Continued on the front page (51) Int.Cl. ⁷ Identification symbol FI Theme coat II (Reference) A61F 13/53 C08L 29:04 Z B01J 20/26 33:00 20/30 A61F 13/18 307B // C08L 29:04 A41B 13/02 D 33:00 F term (reference) 3B029 BA18 4C003 AA24 GA02 4C098 AA09 CC03 DD05 DD06 DD13 DD24 DD25 DD26 DD27 DD28 DD30 4F070 AA03 AA26 AA29 AA32 AA33 AA35 AA37 AB08 AC83 AC84 CB05 DC03 DC17 AB AC27D AE06B BA09 BA38 CA43 DA12 DA13 EA05 FA07 FA37

Claims (4)

[Claims] At least a part of the surface of the water-absorbent resin particles (A) is covered with a coating film comprising an adduct of a polyvalent amine compound (B) and a compound (C) having an olefinic double bond.
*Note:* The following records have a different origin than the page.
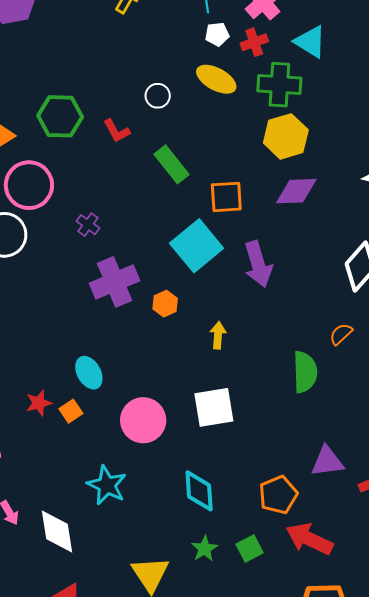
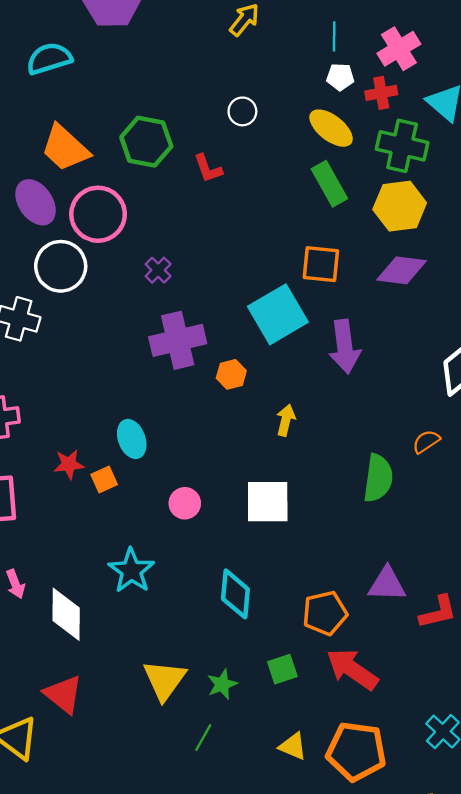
white circle: (158, 96) -> (242, 111), moved
green rectangle: (171, 164) -> (329, 184), moved
pink circle: (143, 420) -> (185, 503), size x0.6
green star: (205, 549) -> (222, 684), moved

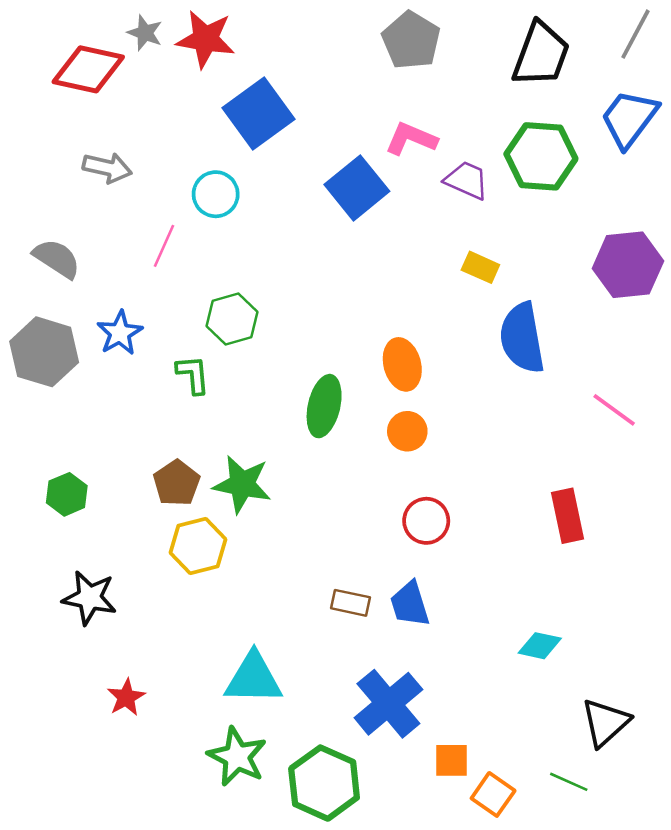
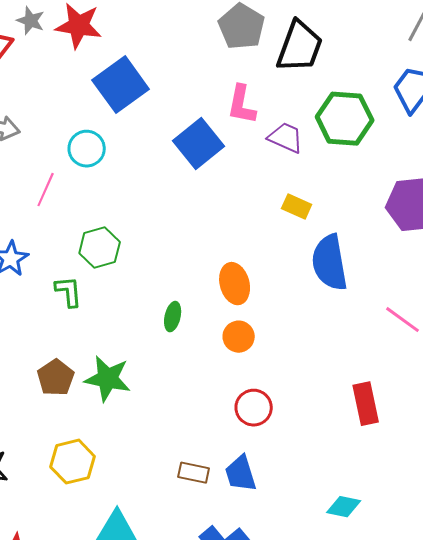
black trapezoid: (541, 54) -> (300, 47), moved
pink L-shape: (411, 139) -> (242, 105), turned -102
green ellipse: (324, 406) -> (173, 317), size x0.6
yellow hexagon: (198, 546) -> (73, 462), moved

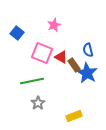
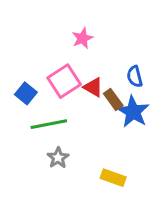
blue square: (17, 33) -> (26, 93), moved
pink square: (42, 53) -> (64, 81), turned 35
yellow rectangle: (74, 116) -> (113, 178), turned 42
A water absorbing agent. 2. The water-absorbing agent according to claim 1, wherein the compound (C) having an olefinic double bond is a compound having an α, β-unsaturated conjugated group. 3. The water absorption capacity under pressure of 2.07 kPa is 20 g /
The water-absorbing agent according to claim 1, which is not less than g. 4. A method for producing a water-absorbing agent, comprising adding a polyamine compound (B) and a compound (C) having an olefinic double bond to a water-absorbent resin particle (A), followed by an addition reaction.